Reflecting on it himself, Verstappen said that hitting that sweet spot so early has given Red Bull a massive head start in understanding the car.

"I do think that the whole testing days have been very positive for us," he said.

"The balance of the car was immediately good and, as a result of that, you can try a lot of things with the set-up - go extremely towards the left and extremely to the right, so to speak. That's good, because this is how you learn a lot about the car."

Max Verstappen, Red Bull Racing RB19 (Photo by: Mark Sutton / Motorsport Images)

New tyres giving Verstappen what he wants

Verstappen's form throughout the 2022 car fluctuated a bit as the characteristics of the RB18 began far away and then came towards his preferences.

The early season excess bulk that Red Bull started the 2022 campaign with meant the car was too lazy at turn-in, and that understeer characteristic is something that Verstappen is known to not like.

He famously said over the winter that he has never known there to be a quick racing car that had understeer.

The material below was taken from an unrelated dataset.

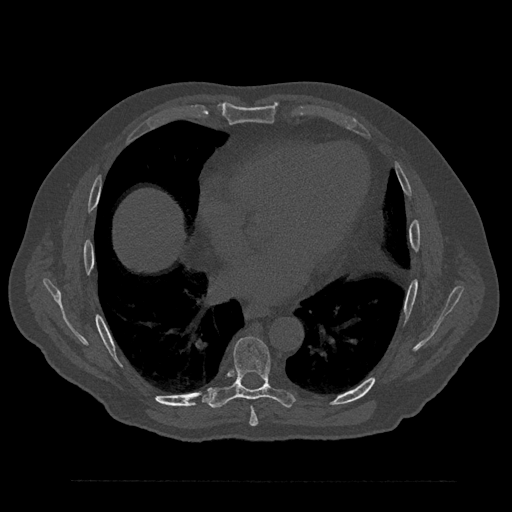
CT including the spine, one axial slice; position 462 of 797 along the scan axis; reconstruction kernel Br40s/3; bone window (W 1800 / L 400 HU); 512 × 512 image matrix, field of view 430 × 430 mm. Male patient, age 61 years. From the clinical record (not read from this slice): primary cancer: prostate.
Outlined on this slice (semi-automatically segmented with operator editing):
- T7 vertebra: bounding box [x1, y1, x2, y2] px = [249, 407, 258, 426]
- T8 vertebra: [208, 336, 295, 409]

As Red Bull began its weight reduction programme from the Emilia Romagna Grand Prix, so too did things turn around for Verstappen.

He got back a car that mostly turned in how he liked it, and that helped trigger the kind of dominance we saw in the latter stages of the year.

When it emerged that F1 tyre supplier Pirelli was tweaking its products for 2023, to deliver a stronger front end, that immediately pointed towards things edging even more towards what Verstappen likes.

Reflecting at the end of the three days running about his impressions of the tyres, Verstappen reckoned things had happily gone as he liked.

"They give less understeer, but that's more because the rear tyres are not as good now as they were last year," he said. "The front tyres are just the same. But overall, I do think this year's car is a bit better balanced."

Sergio Perez, Red Bull Racing RB19 (Photo by: Red Bull Content Pool)

Reliability and weight no longer a problem

While Red Bull's RB18 proved to be by far the best 2022 race car, the team had not started the year in the best shape.

Its early season fortunes were hampered a lot by reliability, as the problems that wrecked its Bahrain and Australian Grands Prix fortunes even made it look like the title was slipping away at that point.

Those early season niggles proved to be nothing major as Red Bull quickly got on top of matters. That subsequent strong reliability was carried over into the 2023 car, which ran almost trouble-free for the duration of the three days of testing in Bahrain.

The other area where Red Bull was on the backfoot last year has also been eradicated, with the squad having now hit its weight targets for the RB19.

That means it is no longer forced into a corner with set-up, and will have much greater tools at its disposal to chase lap time.

For Verstappen, the mindset is already that the 2023 campaign is getting underway with a much-improved baseline than he had 12 months ago.

"Compared to last year, because that was kind of the same car, it's a step forward," he said. "But that's normal because last year our car was way too heavy.

"It was the first year with a whole new car and a new set of technical regulations as well, so you learn a lot throughout that first year. Because of that, I think this year starts a bit easier.

"But then you still have to make a good step forward of course, and I think we've done that."

Few watching trackside in Bahrain last week could disagree.